I probably should have clarified, both optimizations are needed simultaneously for $$$\mathcal O(n)$$$ complexity, just one is not enough. Here's code for reference that I wrote a few months ago for the BOI problem.
I am not sure, how your n^2 dp is correct. Lets say we are at the ith node... if we select the ith node then we need to select nodes at a distance >= D from that node, this transition you mentioned in the blog. But if we do not select the ith node then all selected nodes need not to be at >=D distance from ith node as we can construct >=D distance by considering i as the LCA. You are constructing the answer considering all selected nodes are >=D from ith which may not be the case. Am I missing something?
According to my definition of dp[i][j], I got that if $$$2j \geq D$$$ then you can just get the answer from the child subtrees since marked nodes in different subtrees wouldn’t break the condition of being D edges apart.
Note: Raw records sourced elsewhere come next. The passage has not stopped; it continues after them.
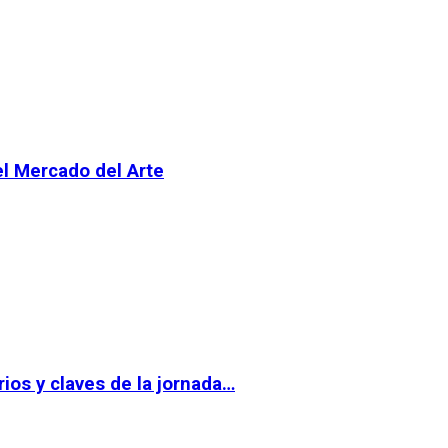
el Mercado del Arte
ios y claves de la jornada…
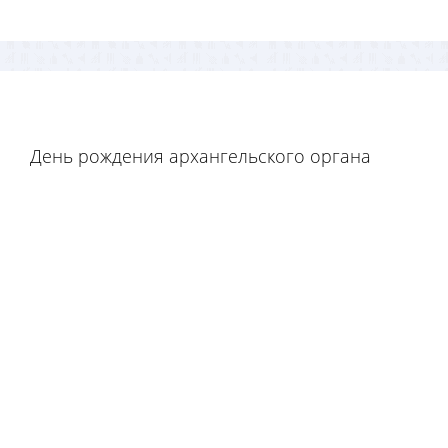
День рождения архангельского органа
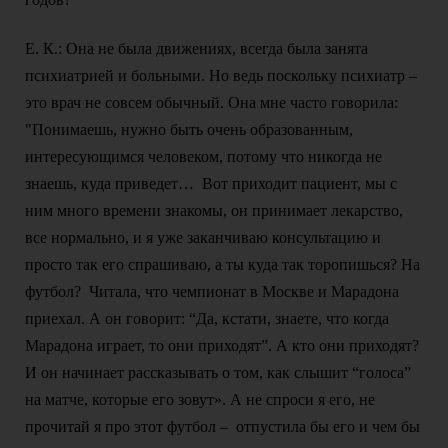
Е. К.: Она не была движениях, всегда была занята
психиатрией и больными. Но ведь поскольку психиатр –
это врач не совсем обычный. Она мне часто говорила:
"Понимаешь, нужно быть очень образованным,
интересующимся человеком, потому что никогда не
знаешь, куда приведет… Вот приходит пациент, мы с
ним много времени знакомы, он принимает лекарство,
все нормально, и я уже заканчиваю консультацию и
просто так его спрашиваю, а ты куда так торопишься? На
футбол? Читала, что чемпионат в Москве и Марадона
приехал. А он говорит: “Да, кстати, знаете, что когда
Марадона играет, то они приходят”. А кто они приходят?
И он начинает рассказывать о том, как слышит “голоса”
на матче, которые его зовут». А не спроси я его, не
прочитай я про этот футбол – отпустила бы его и чем бы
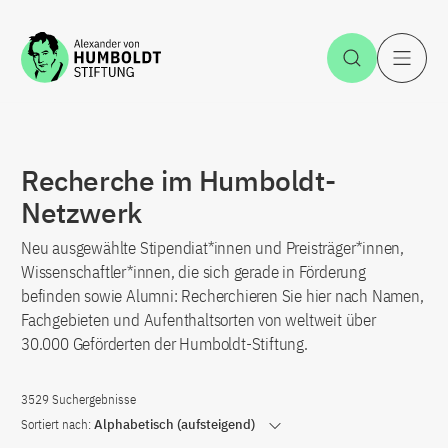
Zum Inhalt springen
Suche öff
H
Recherche im Humboldt-
Netzwerk
Neu ausgewählte Stipendiat*innen und Preisträger*innen,
Wissenschaftler*innen, die sich gerade in Förderung
befinden sowie Alumni: Recherchieren Sie hier nach Namen,
Fachgebieten und Aufenthaltsorten von weltweit über
30.000 Geförderten der Humboldt-Stiftung.
3529 Suchergebnisse
Sortiert nach:
Alphabetisch (aufsteigend)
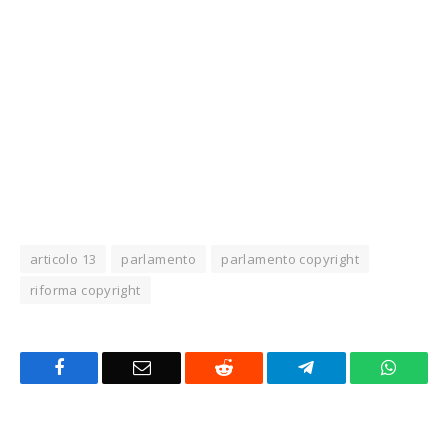
articolo 13
parlamento
parlamento copyright
riforma copyright
Facebook
Email
Reddit
Telegram
Whats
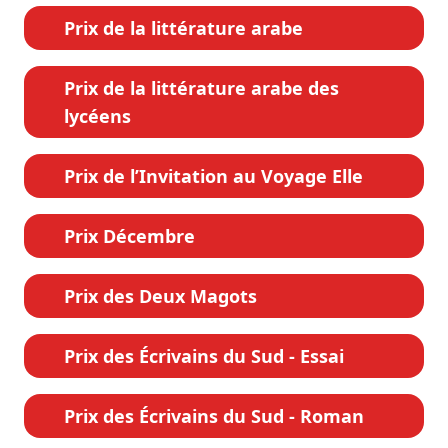
Prix de la littérature arabe
Prix de la littérature arabe des
lycéens
Prix de l’Invitation au Voyage Elle
Prix Décembre
Prix des Deux Magots
Prix des Écrivains du Sud - Essai
Prix des Écrivains du Sud - Roman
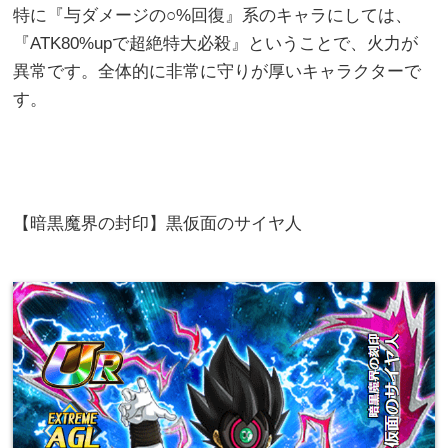
特に『与ダメージの○%回復』系のキャラにしては、
『ATK80%upで超絶特大必殺』ということで、火力が
異常です。全体的に非常に守りが厚いキャラクターで
す。
【暗黒魔界の封印】黒仮面のサイヤ人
Otherwise, for an optimal set of marked nodes (still considering the subtree rooted at i), exactly one child node is between j and (max integer k such that 2k < D) edges away from i, and I’m trying to optimize the overall computation of this dp.
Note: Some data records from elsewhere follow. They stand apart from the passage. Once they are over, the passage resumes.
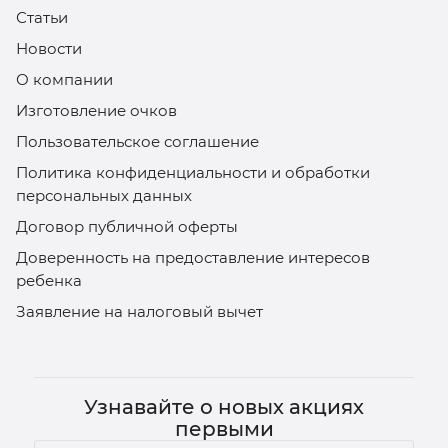
Статьи
Новости
О компании
Изготовление очков
Пользовательское соглашение
Политика конфиденциальности и обработки
персональных данных
Договор публичной оферты
Доверенность на предоставление интересов
ребенка
Заявление на налоговый вычет
Узнавайте о новых акциях
первыми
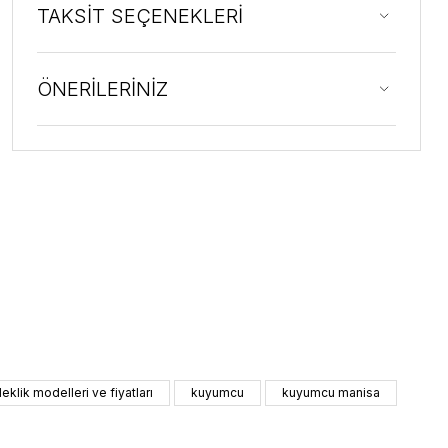
TAKSİT SEÇENEKLERİ
ÖNERİLERİNİZ
ileklik modelleri ve fiyatları
kuyumcu
kuyumcu manisa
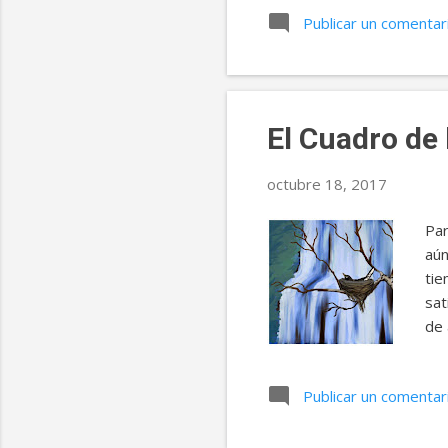
cre
Publicar un comentar
que
Mie
y e
mes
El Cuadro de 
octubre 18, 2017
Par
aún
tie
sat
de 
el 
mie
Publicar un comentar
Sol
sil
sua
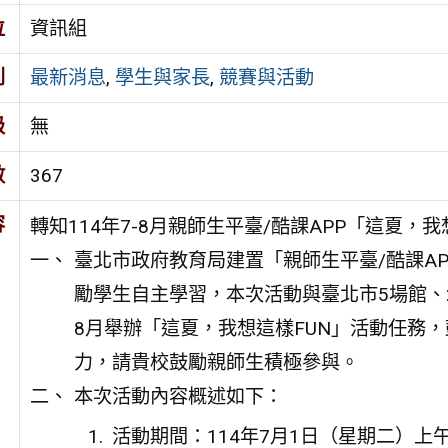
位
資訊組
別
最新消息
,
學生與家長
,
競賽與活動
級
無
數
367
容
轉知114年7-8月親師生平臺/酷課APP「這夏，
臺北市政府教育局建置「親師生平臺/酷課A
勵學生自主學習，本次活動與臺北市5場館、2
8月舉辦「這夏，我想這樣FUN」活動任務
力，請貴校鼓勵親師生積極參與。
本次活動內容概述如下：
活動期間：114年7月1日（星期二）上午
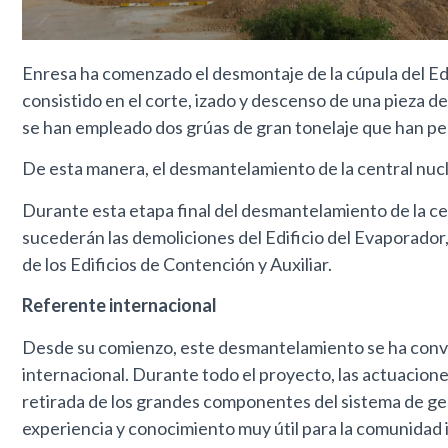
Enresa ha comenzado el desmontaje de la cúpula del Edi
consistido en el corte, izado y descenso de una pieza d
se han empleado dos grúas de gran tonelaje que han per
De esta manera, el desmantelamiento de la central nuc
Durante esta etapa final del desmantelamiento de la ce
sucederán las demoliciones del Edificio del Evaporador, 
de los Edificios de Contención y Auxiliar.
Referente internacional
Desde su comienzo, este desmantelamiento se ha convert
internacional. Durante todo el proyecto, las actuacione
retirada de los grandes componentes del sistema de gen
experiencia y conocimiento muy útil para la comunidad 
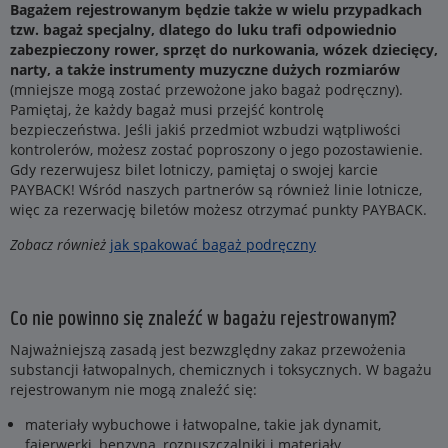
Bagażem rejestrowanym będzie także w wielu przypadkach
tzw. bagaż specjalny, dlatego do luku trafi odpowiednio
zabezpieczony rower, sprzęt do nurkowania, wózek dziecięcy,
narty, a także instrumenty muzyczne dużych rozmiarów
(mniejsze mogą zostać przewożone jako bagaż podręczny).
Pamiętaj, że każdy bagaż musi przejść kontrolę
bezpieczeństwa. Jeśli jakiś przedmiot wzbudzi wątpliwości
kontrolerów, możesz zostać poproszony o jego pozostawienie.
Gdy rezerwujesz bilet lotniczy, pamiętaj o swojej karcie
PAYBACK! Wśród naszych partnerów są również linie lotnicze,
więc za rezerwację biletów możesz otrzymać punkty PAYBACK.
Zobacz również
jak spakować bagaż podręczny
Co nie powinno się znaleźć w bagażu rejestrowanym?
Najważniejszą zasadą jest bezwzględny zakaz przewożenia
substancji łatwopalnych, chemicznych i toksycznych. W bagażu
rejestrowanym nie mogą znaleźć się:
materiały wybuchowe i łatwopalne, takie jak dynamit,
fajerwerki, benzyna, rozpuszczalniki i materiały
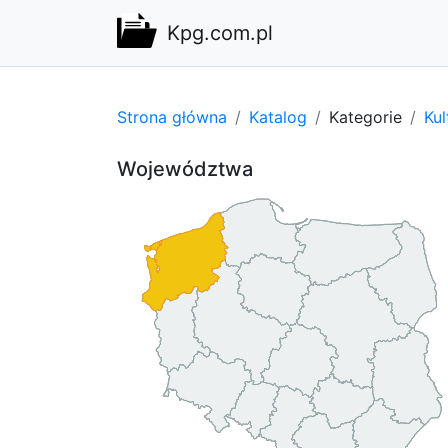
Kpg.com.pl
Strona główna
Katalog
Kategorie
Kul
Województwa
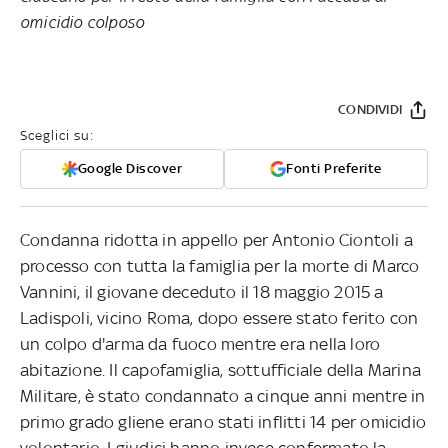
omicidio colposo
CONDIVIDI
Sceglici su:
Google Discover
Fonti Preferite
Condanna ridotta in appello per Antonio Ciontoli a
processo con tutta la famiglia per la morte di Marco
Vannini, il giovane deceduto il 18 maggio 2015 a
Ladispoli, vicino Roma, dopo essere stato ferito con
un colpo d'arma da fuoco mentre era nella loro
abitazione. Il capofamiglia, sottufficiale della Marina
Militare, è stato condannato a cinque anni mentre in
primo grado gliene erano stati inflitti 14 per omicidio
volontario. I giudici hanno invece confermato la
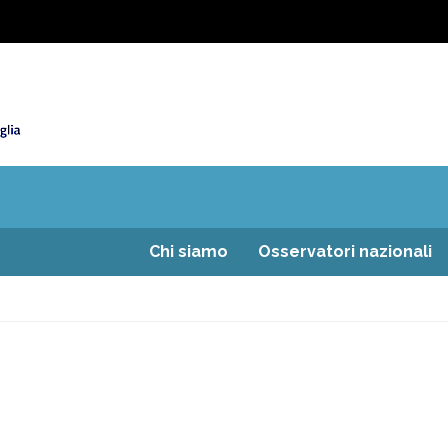
Chi siamo
Osservatori nazionali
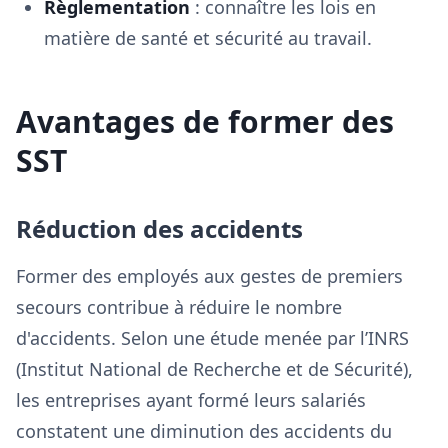
Règlementation
: connaître les lois en
matière de santé et sécurité au travail.
Avantages de former des
SST
Réduction des accidents
Former des employés aux gestes de premiers
secours contribue à réduire le nombre
d'accidents. Selon une étude menée par l’INRS
(Institut National de Recherche et de Sécurité),
les entreprises ayant formé leurs salariés
constatent une diminution des accidents du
Agreed with the first para of your comment if $$$2j>=D$$$ this will not break any condition. But I am saying if that's not the case then also you can mark nodes. Like consider a tree with 4 nodes $$$(1,2) (1,3) (3,4)$$$ and you have rooted at 1 and lets say value of D=3. then at root how does your $$$dp[i][j]$$$ method gives correct answer? Here you can still select 3 and 4 , only dp[i][1] will give 2 as answer but $$$2*1<3$$$ which may violate the condition.
Let k be the least integer such that 2k >= D, then only one child subtree can have a marked node not >= k edges from i. Then dp[i][j] is the maximum of dp[v][j-1] + sum over the rest of the children of dp[u][k-1]. (edit: I think it is actually more complicated than this but it still works)
yeah thanks got it.
Greedy works. Root the tree somewhere and run DFS. After you visit all children of a particular node $$$u$$$, either:
To see that it works just note that, after this, we'll have the optimal pair (maximum number of marked nodes in the subtree of $$$u$$$, depth of highest marked node).